En effet, le classement d’un réseau de chaleur ou de froid permet de rendre obligatoire le raccordement au réseau, existant ou en projet, dans des "zones de développement prioritaire", de "toute installation d'un bâtiment neuf ou faisant l'objet de travaux de rénovation importants, qu'il s'agisse d'installations industrielles ou d'installations de chauffage de locaux, de climatisation ou de production d'eau chaude excédant un niveau de puissance de 30 kilowatts" (art. L. 712-3 du Code de l'énergie).
Ce texte traduit ainsi, dans les parties réglementaires du Code de l'énergie et du Code de l'urbanisme, l'évolution résultant des lois Energie climat de 2019 et Climat et résilience de 2021 (art. L. 712-1 du Code de l'énergie) consistant à supprimer la nécessité d’une délibération de classement des réseaux de chaleur et de froid par la collectivité. Désormais, seront automatiquement classés les réseaux de chaleurs ou de froid, répondant à la qualification de service public industriel et commercial (Spic) et alimentés à plus de 50% par des énergies renouvelables ou de récupération, sauf délibération motivée de non-classement prise par la collectivité. La procédure est ainsi inversée.

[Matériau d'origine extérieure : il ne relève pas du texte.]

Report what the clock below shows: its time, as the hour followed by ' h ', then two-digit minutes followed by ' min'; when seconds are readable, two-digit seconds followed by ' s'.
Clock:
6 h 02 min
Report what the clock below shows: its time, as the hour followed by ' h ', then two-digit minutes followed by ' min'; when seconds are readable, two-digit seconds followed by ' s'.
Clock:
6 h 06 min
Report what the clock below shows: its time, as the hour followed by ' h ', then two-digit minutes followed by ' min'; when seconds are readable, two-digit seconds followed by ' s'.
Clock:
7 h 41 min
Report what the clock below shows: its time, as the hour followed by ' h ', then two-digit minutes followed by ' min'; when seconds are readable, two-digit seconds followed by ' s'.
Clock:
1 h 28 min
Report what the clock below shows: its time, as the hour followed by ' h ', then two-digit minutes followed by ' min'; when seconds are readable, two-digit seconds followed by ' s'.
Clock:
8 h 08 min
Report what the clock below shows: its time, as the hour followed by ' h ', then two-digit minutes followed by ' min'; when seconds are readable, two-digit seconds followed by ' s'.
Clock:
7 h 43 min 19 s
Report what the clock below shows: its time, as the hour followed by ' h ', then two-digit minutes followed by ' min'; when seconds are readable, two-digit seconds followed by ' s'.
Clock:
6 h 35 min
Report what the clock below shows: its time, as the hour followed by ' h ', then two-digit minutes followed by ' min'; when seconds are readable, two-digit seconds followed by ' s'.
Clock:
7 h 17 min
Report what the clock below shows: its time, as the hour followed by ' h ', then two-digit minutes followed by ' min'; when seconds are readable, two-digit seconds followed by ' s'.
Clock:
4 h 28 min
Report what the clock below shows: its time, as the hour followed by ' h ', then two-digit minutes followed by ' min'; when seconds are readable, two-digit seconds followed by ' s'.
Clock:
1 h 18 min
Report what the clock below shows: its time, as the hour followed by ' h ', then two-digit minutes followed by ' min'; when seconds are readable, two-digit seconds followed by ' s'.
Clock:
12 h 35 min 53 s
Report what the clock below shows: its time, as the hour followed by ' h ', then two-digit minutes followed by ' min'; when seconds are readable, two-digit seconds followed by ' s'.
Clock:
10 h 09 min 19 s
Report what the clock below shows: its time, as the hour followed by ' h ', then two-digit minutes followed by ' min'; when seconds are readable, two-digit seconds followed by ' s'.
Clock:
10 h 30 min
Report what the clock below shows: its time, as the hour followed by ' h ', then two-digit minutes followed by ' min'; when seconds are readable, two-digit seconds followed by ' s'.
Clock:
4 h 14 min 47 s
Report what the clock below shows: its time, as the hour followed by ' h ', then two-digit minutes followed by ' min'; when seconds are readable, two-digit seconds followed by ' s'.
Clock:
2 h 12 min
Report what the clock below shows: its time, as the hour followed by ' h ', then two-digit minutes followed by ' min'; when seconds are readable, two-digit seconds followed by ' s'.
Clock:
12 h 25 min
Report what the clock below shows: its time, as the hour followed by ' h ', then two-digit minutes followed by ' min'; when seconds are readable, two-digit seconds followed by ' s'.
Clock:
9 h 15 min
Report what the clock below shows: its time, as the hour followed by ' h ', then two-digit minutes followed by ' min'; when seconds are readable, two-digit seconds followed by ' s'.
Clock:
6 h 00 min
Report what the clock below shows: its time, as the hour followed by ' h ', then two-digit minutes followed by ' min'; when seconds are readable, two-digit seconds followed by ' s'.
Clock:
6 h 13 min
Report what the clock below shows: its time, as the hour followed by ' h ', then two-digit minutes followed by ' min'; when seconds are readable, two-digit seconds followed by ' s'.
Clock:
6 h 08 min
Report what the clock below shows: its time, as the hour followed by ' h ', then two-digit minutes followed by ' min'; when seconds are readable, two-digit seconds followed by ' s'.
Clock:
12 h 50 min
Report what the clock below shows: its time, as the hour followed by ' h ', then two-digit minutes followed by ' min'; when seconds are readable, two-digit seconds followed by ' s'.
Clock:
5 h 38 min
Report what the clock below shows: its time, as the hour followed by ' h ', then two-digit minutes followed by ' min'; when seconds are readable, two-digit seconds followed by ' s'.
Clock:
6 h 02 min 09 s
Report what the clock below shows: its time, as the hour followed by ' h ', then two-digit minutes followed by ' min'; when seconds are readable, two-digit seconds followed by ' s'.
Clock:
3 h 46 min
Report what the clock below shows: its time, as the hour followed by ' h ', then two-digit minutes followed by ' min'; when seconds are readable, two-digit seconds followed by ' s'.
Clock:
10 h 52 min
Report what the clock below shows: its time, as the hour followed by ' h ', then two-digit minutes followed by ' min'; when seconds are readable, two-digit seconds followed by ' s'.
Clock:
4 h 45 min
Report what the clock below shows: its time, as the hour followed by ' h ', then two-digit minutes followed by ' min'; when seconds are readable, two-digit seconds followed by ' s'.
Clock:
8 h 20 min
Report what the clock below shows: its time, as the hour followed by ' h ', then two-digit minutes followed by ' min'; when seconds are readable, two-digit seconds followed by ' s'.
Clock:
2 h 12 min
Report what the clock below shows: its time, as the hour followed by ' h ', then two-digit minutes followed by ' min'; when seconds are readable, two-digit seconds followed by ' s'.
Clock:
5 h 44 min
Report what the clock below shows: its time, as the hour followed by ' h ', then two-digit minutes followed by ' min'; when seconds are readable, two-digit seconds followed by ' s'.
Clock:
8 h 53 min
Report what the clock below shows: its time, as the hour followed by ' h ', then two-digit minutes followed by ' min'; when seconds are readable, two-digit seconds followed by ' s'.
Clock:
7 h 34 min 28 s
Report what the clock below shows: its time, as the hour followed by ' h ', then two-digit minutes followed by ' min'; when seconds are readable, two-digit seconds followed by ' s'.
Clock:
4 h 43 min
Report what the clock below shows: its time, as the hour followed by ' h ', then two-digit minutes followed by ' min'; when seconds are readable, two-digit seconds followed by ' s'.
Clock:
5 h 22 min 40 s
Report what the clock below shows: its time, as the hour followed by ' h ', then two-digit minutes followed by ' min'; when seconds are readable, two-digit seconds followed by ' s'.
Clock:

Classement automatique des réseaux affectés au service public
Le décret modifie donc les articles R. 712-1 et suivants du Code de l'énergie concernant le classement des réseaux de chaleur et de froid. Pour les réseaux affectés au service public de distribution de chaleur et de froid et désormais classés d'office (sauf délibération s'y opposant), la commune ou le groupement de collectivités territoriales compétent délibère pour définir, à l'intérieur de la zone de desserte du réseau, le périmètre de développement prioritaire (évoqué ci-dessus). Il doit tenir compte du plan de situation, du schéma du réseau de distribution du réseau et du plan faisant apparaître la zone de desserte. Le périmètre envisagé doit être compatible avec les dispositions des documents d'urbanisme en vigueur.
A défaut d'une telle délibération, le périmètre de développement prioritaire correspondra au périmètre du contrat de concession lorsque ce mode de gestion est choisi, ou au territoire de la ou des communes desservies par le réseau. Cela prendra effet au plus tard le 1er juillet de l'année suivant le classement du réseau.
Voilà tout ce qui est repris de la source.